#### What you have to do:
Retype, word for word, every line from the one holding "table_cell [1433, 126, 1718, 415]" through the one holding "Document page, 1241x1754 pixels." in the entries below, both included, and only those lines.

** Data for review follows **

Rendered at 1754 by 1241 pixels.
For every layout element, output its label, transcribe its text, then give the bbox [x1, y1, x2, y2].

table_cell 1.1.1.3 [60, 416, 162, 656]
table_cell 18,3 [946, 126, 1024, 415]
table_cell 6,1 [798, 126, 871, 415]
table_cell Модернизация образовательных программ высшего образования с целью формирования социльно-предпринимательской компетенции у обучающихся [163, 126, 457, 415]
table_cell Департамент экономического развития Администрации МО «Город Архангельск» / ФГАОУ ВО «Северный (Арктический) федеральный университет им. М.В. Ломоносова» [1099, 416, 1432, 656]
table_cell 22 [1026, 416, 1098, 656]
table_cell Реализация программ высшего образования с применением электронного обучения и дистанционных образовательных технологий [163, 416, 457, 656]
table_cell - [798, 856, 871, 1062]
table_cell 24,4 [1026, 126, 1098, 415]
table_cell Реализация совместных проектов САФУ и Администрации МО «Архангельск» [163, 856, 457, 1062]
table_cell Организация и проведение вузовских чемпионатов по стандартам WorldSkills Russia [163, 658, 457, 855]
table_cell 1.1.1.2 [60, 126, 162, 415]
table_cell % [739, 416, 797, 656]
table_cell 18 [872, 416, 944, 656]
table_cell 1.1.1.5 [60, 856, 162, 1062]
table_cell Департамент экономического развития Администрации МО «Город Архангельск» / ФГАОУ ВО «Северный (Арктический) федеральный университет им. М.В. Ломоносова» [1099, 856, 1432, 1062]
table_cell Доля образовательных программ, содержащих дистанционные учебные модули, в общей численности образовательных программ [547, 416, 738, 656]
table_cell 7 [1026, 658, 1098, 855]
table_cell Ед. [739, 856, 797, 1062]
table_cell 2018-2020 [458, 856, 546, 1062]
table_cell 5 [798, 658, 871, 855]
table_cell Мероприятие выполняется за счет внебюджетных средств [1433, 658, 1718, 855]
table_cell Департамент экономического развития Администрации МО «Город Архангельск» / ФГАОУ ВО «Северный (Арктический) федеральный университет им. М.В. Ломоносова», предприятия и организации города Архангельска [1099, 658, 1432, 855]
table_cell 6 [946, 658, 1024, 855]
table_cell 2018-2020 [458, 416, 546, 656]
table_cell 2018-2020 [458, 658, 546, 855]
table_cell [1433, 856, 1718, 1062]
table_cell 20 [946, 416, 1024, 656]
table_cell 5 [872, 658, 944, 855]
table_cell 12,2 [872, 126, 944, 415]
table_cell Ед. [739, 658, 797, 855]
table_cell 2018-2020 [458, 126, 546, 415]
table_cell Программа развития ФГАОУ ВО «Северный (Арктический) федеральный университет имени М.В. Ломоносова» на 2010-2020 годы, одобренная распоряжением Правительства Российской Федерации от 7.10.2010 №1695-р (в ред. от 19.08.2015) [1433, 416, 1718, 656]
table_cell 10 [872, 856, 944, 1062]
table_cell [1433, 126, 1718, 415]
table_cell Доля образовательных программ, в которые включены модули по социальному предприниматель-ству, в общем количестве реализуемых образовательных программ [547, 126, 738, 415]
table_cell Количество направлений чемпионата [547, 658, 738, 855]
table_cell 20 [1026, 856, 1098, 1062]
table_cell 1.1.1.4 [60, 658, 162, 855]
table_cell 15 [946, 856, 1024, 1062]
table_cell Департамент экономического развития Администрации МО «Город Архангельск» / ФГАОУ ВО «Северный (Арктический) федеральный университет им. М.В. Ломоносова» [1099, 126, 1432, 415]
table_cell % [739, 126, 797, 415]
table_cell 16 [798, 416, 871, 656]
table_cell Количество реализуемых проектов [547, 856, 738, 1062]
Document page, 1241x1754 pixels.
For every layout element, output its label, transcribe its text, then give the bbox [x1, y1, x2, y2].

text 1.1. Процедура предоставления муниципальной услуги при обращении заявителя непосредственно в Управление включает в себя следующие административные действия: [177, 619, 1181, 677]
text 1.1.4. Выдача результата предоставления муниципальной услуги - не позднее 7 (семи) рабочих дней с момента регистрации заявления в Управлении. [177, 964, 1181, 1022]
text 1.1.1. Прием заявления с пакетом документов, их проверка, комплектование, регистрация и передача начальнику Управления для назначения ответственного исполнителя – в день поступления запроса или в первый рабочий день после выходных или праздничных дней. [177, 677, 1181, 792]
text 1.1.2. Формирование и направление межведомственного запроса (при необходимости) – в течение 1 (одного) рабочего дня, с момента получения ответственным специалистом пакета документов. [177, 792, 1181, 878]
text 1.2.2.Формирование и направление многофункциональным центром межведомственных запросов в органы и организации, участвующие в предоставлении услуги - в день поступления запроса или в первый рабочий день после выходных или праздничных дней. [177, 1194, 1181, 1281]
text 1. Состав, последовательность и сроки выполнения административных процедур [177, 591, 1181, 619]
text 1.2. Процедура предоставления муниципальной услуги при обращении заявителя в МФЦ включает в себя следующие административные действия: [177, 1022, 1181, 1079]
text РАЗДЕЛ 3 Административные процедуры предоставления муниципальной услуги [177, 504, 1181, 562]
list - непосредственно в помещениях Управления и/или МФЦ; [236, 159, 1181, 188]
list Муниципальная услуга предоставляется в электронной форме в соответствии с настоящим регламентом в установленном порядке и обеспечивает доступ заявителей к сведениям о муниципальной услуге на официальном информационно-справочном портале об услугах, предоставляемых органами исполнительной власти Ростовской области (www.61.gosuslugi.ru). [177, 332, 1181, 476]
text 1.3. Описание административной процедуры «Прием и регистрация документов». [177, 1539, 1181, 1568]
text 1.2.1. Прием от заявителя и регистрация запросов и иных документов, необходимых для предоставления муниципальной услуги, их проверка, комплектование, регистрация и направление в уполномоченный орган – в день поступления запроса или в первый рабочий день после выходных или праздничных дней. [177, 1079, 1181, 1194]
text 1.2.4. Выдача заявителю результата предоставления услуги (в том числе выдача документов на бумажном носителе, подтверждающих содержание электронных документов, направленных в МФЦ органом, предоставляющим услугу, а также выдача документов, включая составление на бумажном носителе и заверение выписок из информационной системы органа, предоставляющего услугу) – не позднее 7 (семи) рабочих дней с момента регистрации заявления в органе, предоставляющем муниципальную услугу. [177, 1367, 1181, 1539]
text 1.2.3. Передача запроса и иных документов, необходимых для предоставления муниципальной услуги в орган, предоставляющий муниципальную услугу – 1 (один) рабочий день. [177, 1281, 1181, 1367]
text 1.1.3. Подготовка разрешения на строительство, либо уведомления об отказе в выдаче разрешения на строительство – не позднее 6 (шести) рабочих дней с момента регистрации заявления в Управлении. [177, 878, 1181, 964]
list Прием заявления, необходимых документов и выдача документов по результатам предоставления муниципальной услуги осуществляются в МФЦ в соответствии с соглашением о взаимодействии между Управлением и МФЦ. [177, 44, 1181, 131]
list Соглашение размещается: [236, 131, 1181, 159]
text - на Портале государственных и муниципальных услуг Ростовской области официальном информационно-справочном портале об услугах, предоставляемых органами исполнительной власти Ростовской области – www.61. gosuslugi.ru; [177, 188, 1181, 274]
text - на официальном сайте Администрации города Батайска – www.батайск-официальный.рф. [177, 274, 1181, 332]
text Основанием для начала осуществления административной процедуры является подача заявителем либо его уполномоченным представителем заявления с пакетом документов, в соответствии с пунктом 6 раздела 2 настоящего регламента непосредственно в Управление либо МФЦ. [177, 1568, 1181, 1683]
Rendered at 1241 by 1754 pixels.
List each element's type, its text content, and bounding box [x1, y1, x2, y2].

** End of Data for review **

#### Finished exercise:
table_cell [1433, 126, 1718, 415]
table_cell Доля образовательных программ, в которые включены модули по социальному предприниматель-ству, в общем количестве реализуемых образовательных программ [547, 126, 738, 415]
table_cell Количество направлений чемпионата [547, 658, 738, 855]
table_cell 20 [1026, 856, 1098, 1062]
table_cell 1.1.1.4 [60, 658, 162, 855]
table_cell 15 [946, 856, 1024, 1062]
table_cell Департамент экономического развития Администрации МО «Город Архангельск» / ФГАОУ ВО «Северный (Арктический) федеральный университет им. М.В. Ломоносова» [1099, 126, 1432, 415]
table_cell % [739, 126, 797, 415]
table_cell 16 [798, 416, 871, 656]
table_cell Количество реализуемых проектов [547, 856, 738, 1062]
Document page, 1241x1754 pixels.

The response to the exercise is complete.